To respond to some issues raised in the context of sustainable digital archiving, which are inevitable risks for which procedures must be put in place to mitigate their impact on the day they occur, CINES relies on the use of national and international standards as well as a quality approach using proactive management risks and an approach for the certification of the service.

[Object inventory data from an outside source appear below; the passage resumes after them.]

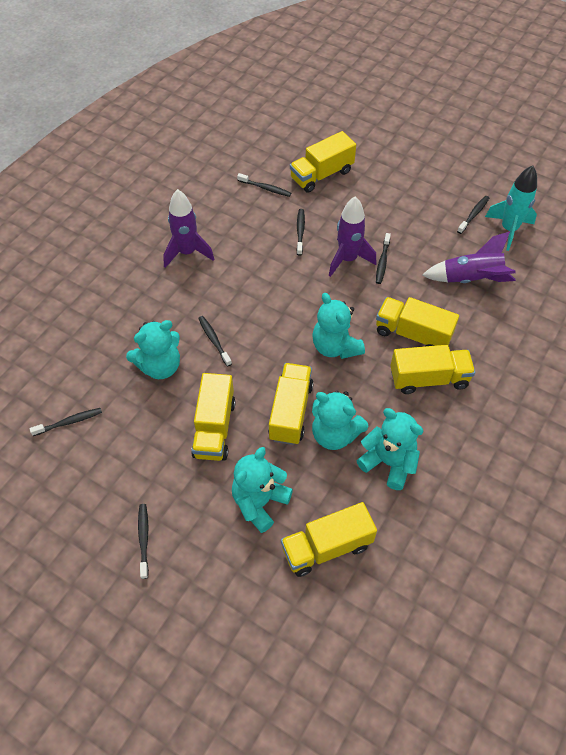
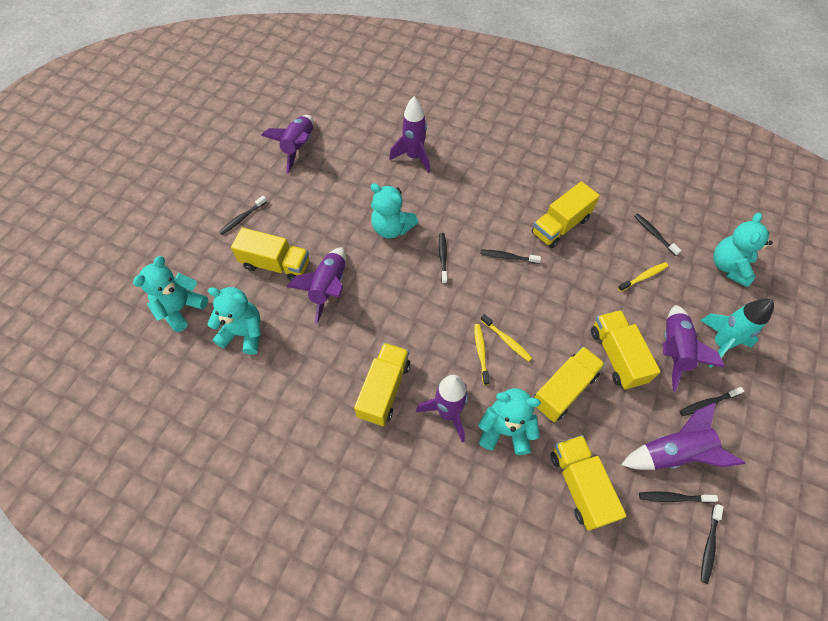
purple rocket: 3 -> 6
yellow toothbrush: 0 -> 3

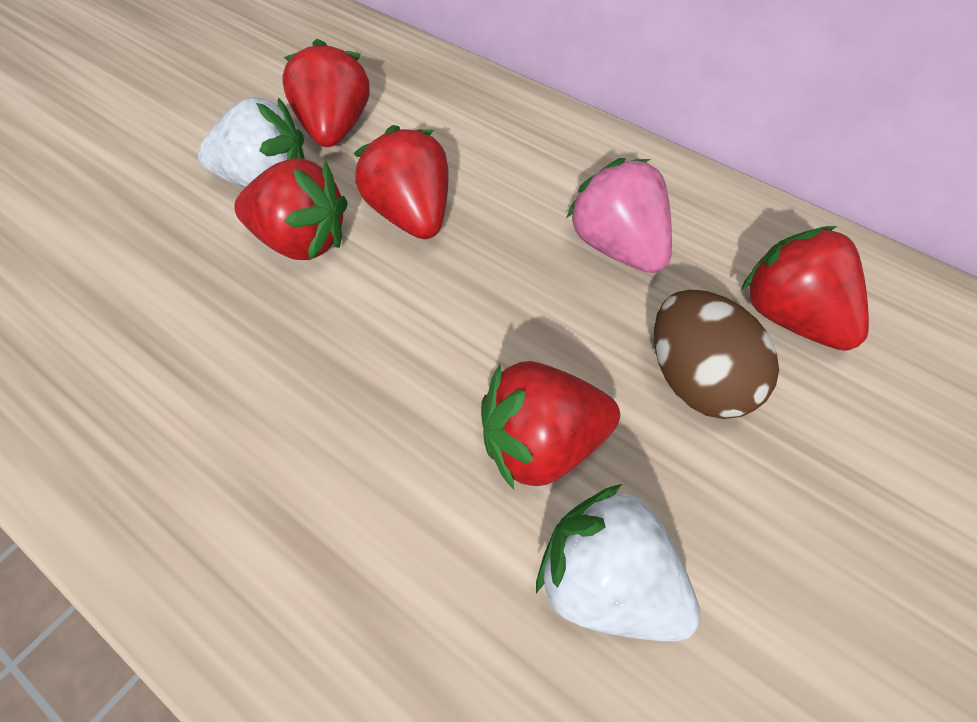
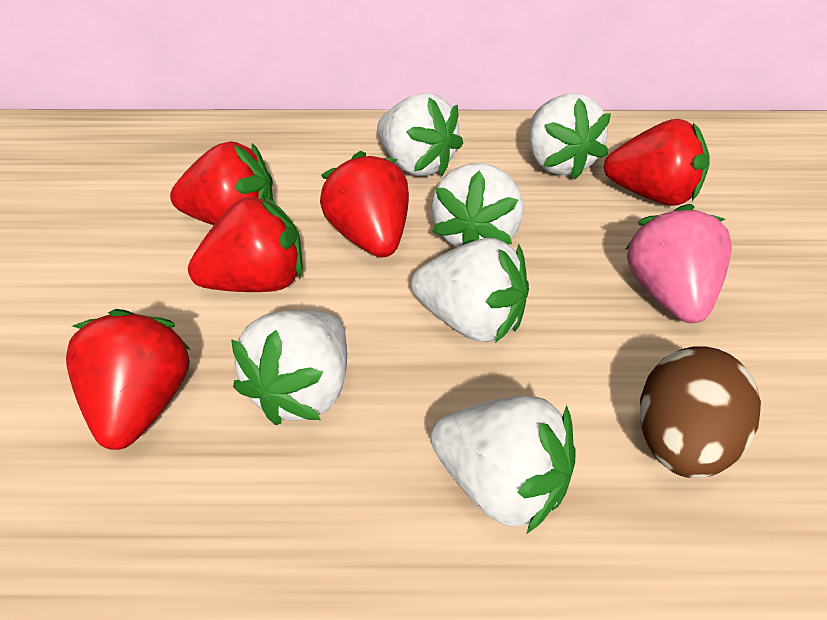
white strawberry: 2 -> 6

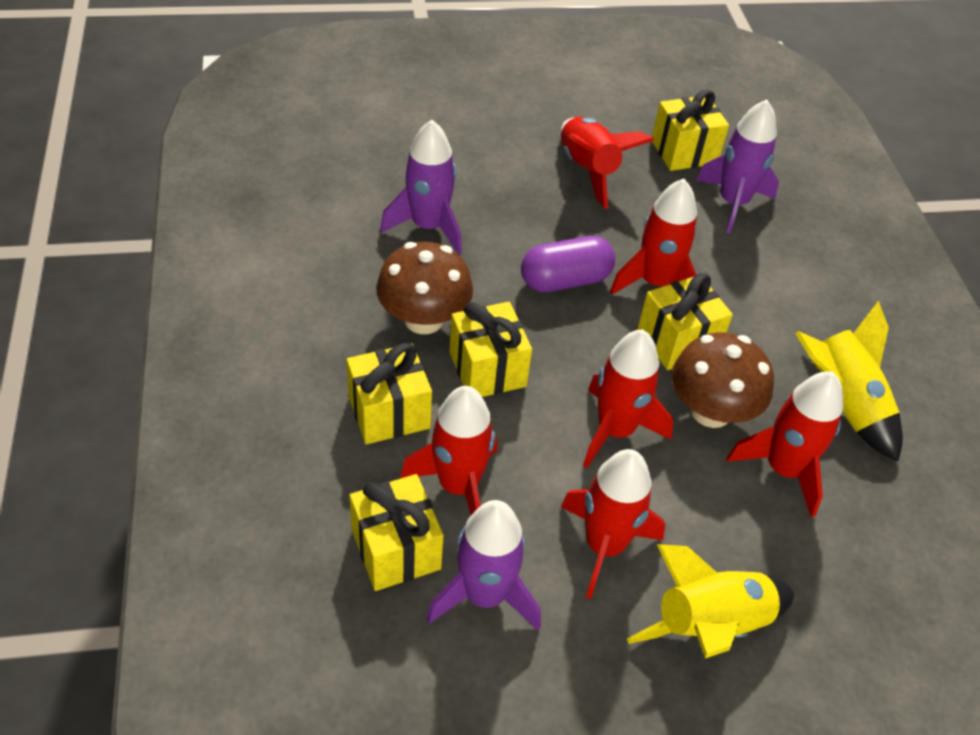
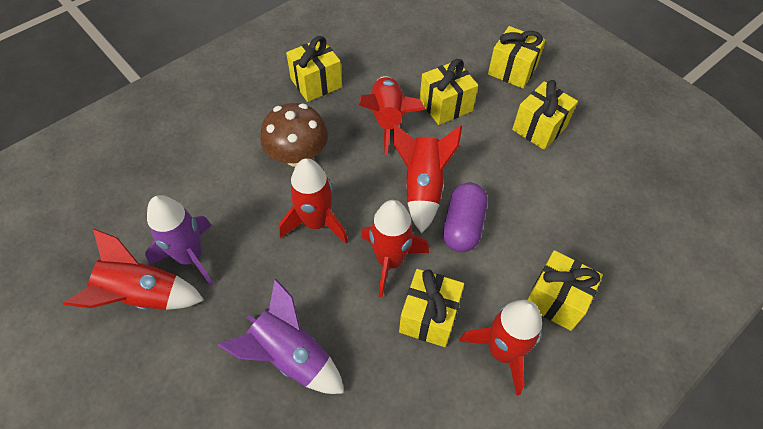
brown mushroom: 2 -> 1
purple rocket: 3 -> 2
yellow gift: 5 -> 6
yellow rocket: 2 -> 0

CINES also has an expertise cell on data formats and has a large computer and archival experience that allows it to be one of the leaders in sustainable digital archiving in Europe.

==Hosting computer equipment mission==
The new mission of CINES is to provide support for the research community that needs space to help important computing environments operate. The goal is to provide organizations lacking material
space in the machine room with the possibility of increasing their capacity in the number of racks. It is often difficult to store multiple racks with all the dependent components (energy, air conditioning, 24/24 maintenance). CINES can bring this technical environment because its environment is adapted to accommodate computing in "industrial quantity".